Faster "disk" performance is almost always an important criteria (but wasn't enough to get me to upgrade either yet).
Neither Poperatzo nor I had a problem following the context. Ah but it's not conceivable that the problem is between your ears, so it it must be elsewhere...
Yeah, sure because it's somehow impossible for you to use your brain and figure out that even if they eliminate the built-in port on future MBPs that they wouldn't supply an inexpensive USB-C to Analog Jack dongle with it like they do with the iPhone 7. Nor can you rub two neurons together and figure that it is trivial to recover your precious analog hole from whatever sound system you choose to use.
There is no functional difference between using an analog jack or a dongle or an external DAC to recover the sound of DRMed video
No for some reason your brains shut down as soon as Apple is the subject and you come up with the dumbest straw men to PROOVE that Apple is evul and will capture your soul.
Do try to follow and get your attributions right will you?
Poperatzo is the one who tried to argue that Apple is removing the jack to force people to buy DRMed music to replace their napster collection of MP3s. [cue spooky/evil music]
I'm the one telling him that Apple pushed for the end of DRMed music and has made it possible for years for people to upgrade most of their ratty old MP3s into high quality apple store versions for a small one time fee. Oh, yeah, upgrading 60000-80000 tracks for $25 that's really making a buck off of people...
Is it reading comprehension or is it counting with big numbers that you fail to understand?
The Ars link you cite notes that the Ipad 2 and the iPhone 4s that both came out in march 2011 are only now being orphaned by iOS 10. That's over 5 years of support that you can contrast with Android's much shorter 6-24 months before being abandoned.

**PROBLEM TO SOLVE:** Edit the comment from the words "The Ars link" and stop after "before being abandoned.", putting "updates" in place of "support".

**INFORMATION SHOWN:**
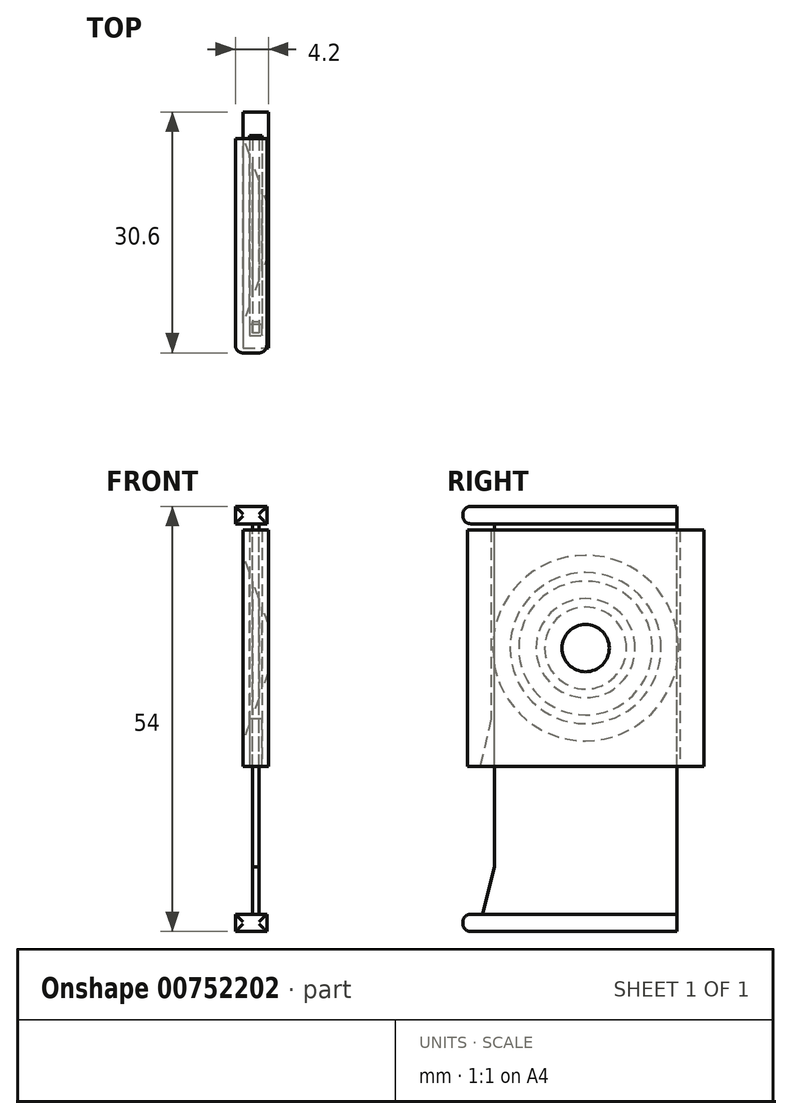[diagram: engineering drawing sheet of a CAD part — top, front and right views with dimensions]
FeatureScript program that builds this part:
annotation { "Feature Type Name" : "Feature", "Feature Type Description" : "" }
export const myFeature = defineFeature(function(context is Context, id is Id, definition is map)
    precondition{}
    {
        {
            var Q0;
            Q0=qCreatedBy(makeId("Top.planeOp"),FACE);
            var sketch = newSketch(context, id + "F0", { "sketchPlane" : qUnion([Q0])});
            skLineSegment(sketch, "E0.bottom", {"start": v(0, 15) * mm, "end": v(0.8, 15) * mm});
            skLineSegment(sketch, "E0.top", {"start": v(0, -15) * mm, "end": v(0.8, -15) * mm});
            skLineSegment(sketch, "E0.left", {"start": v(0, 15) * mm, "end": v(0, -15) * mm});
            skLineSegment(sketch, "E0.right", {"start": v(0.8, 15) * mm, "end": v(0.8, -15) * mm});
            skLineSegment(sketch, "E1.bottom", {"start": v(0.8, 15) * mm, "end": v(2.4, 15) * mm});
            skLineSegment(sketch, "E1.top", {"start": v(0.8, 12) * mm, "end": v(2.4, 12) * mm});
            skLineSegment(sketch, "E1.left", {"start": v(0.8, 15) * mm, "end": v(0.8, 12) * mm});
            skLineSegment(sketch, "E1.right", {"start": v(2.4, 15) * mm, "end": v(2.4, 12) * mm});
            skLineSegment(sketch, "E2.bottom", {"start": v(0.8, -15) * mm, "end": v(2.4, -15) * mm});
            skLineSegment(sketch, "E2.top", {"start": v(0.8, -12) * mm, "end": v(2.4, -12) * mm});
            skLineSegment(sketch, "E2.left", {"start": v(0.8, -15) * mm, "end": v(0.8, -12) * mm});
            skLineSegment(sketch, "E2.right", {"start": v(2.4, -15) * mm, "end": v(2.4, -12) * mm});
            skLineSegment(sketch, "E3.bottom", {"start": v(2.4, 15) * mm, "end": v(3.2, 15) * mm});
            skLineSegment(sketch, "E3.top", {"start": v(2.4, -15) * mm, "end": v(3.2, -15) * mm});
            skLineSegment(sketch, "E3.left", {"start": v(2.4, 15) * mm, "end": v(2.4, -15) * mm});
            skLineSegment(sketch, "E3.right", {"start": v(3.2, 15) * mm, "end": v(3.2, -15) * mm});
            skLineSegment(sketch, "E4.left", {"start": v(2.4, -15) * mm, "end": v(2.4, -15) * mm});
            skLineSegment(sketch, "E4.right", {"start": v(3.2, -15) * mm, "end": v(3.2, -15) * mm});
            skSolve(sketch);
        }
        {
            var Q0;
            Q0=makeQuery(id+"F0.imprint","IMPRINT",FACE,{"disambiguationData":[TD([[makeQuery(id+"F0.imprint","IMPRINT",EDGE,{"derivedFrom":sQuery(id+"F0.wireOp",EDGE,"E0.right")}),-1.0]])]});
            var Q1;
            {var subQ0=sQuery(id+"F0.wireOp",EDGE,"E1.bottom");Q1=makeQuery(id+"F0.imprint","IMPRINT",FACE,{"disambiguationData":[TD([[makeQuery(id+"F0.imprint","IMPRINT",EDGE,{"derivedFrom":subQ0}),-1.0]])]});}
            var Q2;
            {var subQ4=sQuery(id+"F0.wireOp",EDGE,"E3.bottom");Q2=makeQuery(id+"F0.imprint","IMPRINT",FACE,{"disambiguationData":[TD([[makeQuery(id+"F0.imprint","IMPRINT",EDGE,{"derivedFrom":subQ4}),-1.0]])]});}
            var Q3;
            {var subQ0=sQuery(id+"F0.wireOp",EDGE,"E2.bottom");Q3=makeQuery(id+"F0.imprint","IMPRINT",FACE,{"disambiguationData":[TD([[makeQuery(id+"F0.imprint","IMPRINT",EDGE,{"derivedFrom":subQ0}),1.0]])]});}
            var Q4;
            {var subQ0=sQuery(id+"F0.wireOp",EDGE,"E0.left");Q4=makeQuery(id+"F0.imprint","IMPRINT",FACE,{"disambiguationData":[TD([[makeQuery(id+"F0.imprint","IMPRINT",EDGE,{"derivedFrom":subQ0}),1.0]])]});}
            extrude(context, id + "F1", {"entities" : qUnion([Q0, Q1, Q2, Q3, Q4]), "endBound" : BoundingType.SYMMETRIC, "depth" : 30 * mm, "offsetDistance" : 25 * mm});
        }
        {
            var Q0;
            Q0=makeQuery(id+"F1.opExtrude","CAP_FACE",FACE,{"disambiguationData":[OSD([sQuery(id+"F0.wireOp",EDGE,"E0.bottom"),sQuery(id+"F0.wireOp",EDGE,"E0.top"),sQuery(id+"F0.wireOp",EDGE,"E0.left"),sQuery(id+"F0.wireOp",EDGE,"E0.right"),sQuery(id+"F0.wireOp",EDGE,"E1.bottom"),sQuery(id+"F0.wireOp",EDGE,"E1.top"),sQuery(id+"F0.wireOp",EDGE,"E2.bottom"),sQuery(id+"F0.wireOp",EDGE,"E2.top"),sQuery(id+"F0.wireOp",EDGE,"E3.bottom"),sQuery(id+"F0.wireOp",EDGE,"E3.left"),sQuery(id+"F0.wireOp",EDGE,"E3.right"),sQuery(id+"F0.wireOp",EDGE,"E3.top")])],"isStart":false});
            var sketch = newSketch(context, id + "F2", { "sketchPlane" : qUnion([Q0])});
            skLineSegment(sketch, "E5.bottom", {"start": v(1.2, 11.6) * mm, "end": v(2, 11.6) * mm});
            skLineSegment(sketch, "E5.top", {"start": v(1.2, -11.6) * mm, "end": v(2, -11.6) * mm});
            skLineSegment(sketch, "E5.left", {"start": v(1.2, 11.6) * mm, "end": v(1.2, -11.6) * mm});
            skLineSegment(sketch, "E5.right", {"start": v(2, 11.6) * mm, "end": v(2, -11.6) * mm});
            skSolve(sketch);
        }
        {
            var Q0;
            Q0=makeQuery(id+"F2.imprint","IMPRINT",FACE,{"disambiguationData":[TD([[makeQuery(id+"F2.imprint","IMPRINT",EDGE,{"derivedFrom":sQuery(id+"F2.wireOp",EDGE,"E5.bottom")}),-1.0]])]});
            extrude(context, id + "F3", {"entities" : qUnion([Q0]), "oppositeDirection" : true, "depth" : 50 * mm, "offsetDistance" : 25 * mm, "hasSecondDirection" : true, "secondDirectionOppositeDirection" : false, "secondDirectionDepth" : 2 * mm});
        }
        {
            var Q0;
            Q0=makeQuery(id+"F1.opExtrude","SWEPT_FACE",FACE,{"disambiguationData":[OSD([sQuery(id+"F0.wireOp",EDGE,"E3.right")])]});
            var sketch = newSketch(context, id + "F4", { "sketchPlane" : qUnion([Q0])});
            skCircle(sketch, "E6", {"center": v(0, 0) * mm, "radius": 3 * mm});
            skSolve(sketch);
        }
        {
            var Q0;
            Q0=qSketchRegion(id+"F4",true);
            extrude(context, id + "F5", {"entities" : qUnion([Q0]), "operationType" : NewBodyOperationType.REMOVE, "oppositeDirection" : true, "depth" : 25 * mm, "offsetDistance" : 25 * mm, "hasDraft" : true, "draftAngle" : 70 * degree});
        }
        {
            var Q0;
            Q0=makeQuery(id+"F3.opExtrude","SWEPT_FACE",FACE,{"disambiguationData":[OSD([sQuery(id+"F2.wireOp",EDGE,"E5.right")])]});
            var sketch = newSketch(context, id + "F6", { "sketchPlane" : qUnion([Q0])});
            skLineSegment(sketch, "E7.bottom", {"start": v(11.6, 17) * mm, "end": v(-15.6, 17) * mm});
            skLineSegment(sketch, "E7.top", {"start": v(11.6, 15.8) * mm, "end": v(-15.6, 15.8) * mm});
            skLineSegment(sketch, "E7.left", {"start": v(11.6, 17) * mm, "end": v(11.6, 15.8) * mm});
            skLineSegment(sketch, "E7.right", {"start": v(-15.6, 17) * mm, "end": v(-15.6, 15.8) * mm});
            skLineSegment(sketch, "E8.bottom", {"start": v(11.6, -35) * mm, "end": v(-15.6, -35) * mm});
            skLineSegment(sketch, "E8.top", {"start": v(11.6, -33.8) * mm, "end": v(-15.6, -33.8) * mm});
            skLineSegment(sketch, "E8.left", {"start": v(11.6, -35) * mm, "end": v(11.6, -33.8) * mm});
            skLineSegment(sketch, "E8.right", {"start": v(-15.6, -35) * mm, "end": v(-15.6, -33.8) * mm});
            skLineSegment(sketch, "E9.top", {"start": v(11.6, 18) * mm, "end": v(-15.6, 18) * mm});
            skLineSegment(sketch, "E9.left", {"start": v(11.6, 17) * mm, "end": v(11.6, 18) * mm});
            skLineSegment(sketch, "E9.right", {"start": v(-15.6, 17) * mm, "end": v(-15.6, 18) * mm});
            skLineSegment(sketch, "E10.top", {"start": v(11.6, -36) * mm, "end": v(-15.6, -36) * mm});
            skLineSegment(sketch, "E10.left", {"start": v(11.6, -35) * mm, "end": v(11.6, -36) * mm});
            skLineSegment(sketch, "E10.right", {"start": v(-15.6, -35) * mm, "end": v(-15.6, -36) * mm});
            skSolve(sketch);
        }
        {
            var Q0;
            Q0=qSketchRegion(id+"F6",true);
            extrude(context, id + "F7", {"entities" : qUnion([Q0]), "operationType" : NewBodyOperationType.ADD, "depth" : 1 * mm, "offsetDistance" : 25 * mm, "hasSecondDirection" : true, "secondDirectionOppositeDirection" : true, "secondDirectionDepth" : 3 * mm});
        }
        {
            var Q0;
            Q0=makeQuery(id+"F7.opExtrude","SWEPT_FACE",FACE,{"disambiguationData":[OSD([sQuery(id+"F6.wireOp",EDGE,"E8.right")])]});
            var Q1;
            Q1=makeQuery(id+"F7.opExtrude","SWEPT_FACE",FACE,{"disambiguationData":[OSD([sQuery(id+"F6.wireOp",EDGE,"E7.right")])]});
            fillet(context, id + "F8", {"entities" : qUnion([Q0, Q1]), "radius" : 1 * mm, "tangentPropagation" : true, "allowEdgeOverflow" : false});
        }
        {
            var Q0;
            Q0=makeQuery(id+"F7.boolean.opBoolean","INTERSECT",EDGE,{"derivedFrom":[makeQuery(id+"F3.opExtrude","SWEPT_FACE",FACE,{"disambiguationData":[OSD([sQuery(id+"F2.wireOp",EDGE,"E5.top")])]}),makeQuery(id+"F7.opExtrude","SWEPT_FACE",FACE,{"disambiguationData":[OSD([sQuery(id+"F6.wireOp",EDGE,"E8.top")])]})]});
            chamfer(context, id + "F9", {"entities" : qUnion([Q0]), "chamferType" : ChamferType.TWO_OFFSETS, "width1" : 6 * mm, "oppositeDirection" : false, "width2" : 1.5 * mm, "tangentPropagation" : true});
        }
        {
            var Q0;
            Q0=makeQuery(id+"F1.opExtrude","CAP_EDGE",EDGE,{"disambiguationData":[OSD([sQuery(id+"F0.wireOp",EDGE,"E2.top")])],"isStart":true});
            chamfer(context, id + "F10", {"entities" : qUnion([Q0]), "chamferType" : ChamferType.TWO_OFFSETS, "width1" : 1.4 * mm, "oppositeDirection" : false, "width2" : 6 * mm, "tangentPropagation" : true});
        }
    });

**TASK ANSWER:**
The Ars link you cite notes that the Ipad 2 and the iPhone 4s that both came out in march 2011 are only now being orphaned by iOS 10. That's over 5 years of updates that you can contrast with Android's much shorter 6-24 months before being abandoned.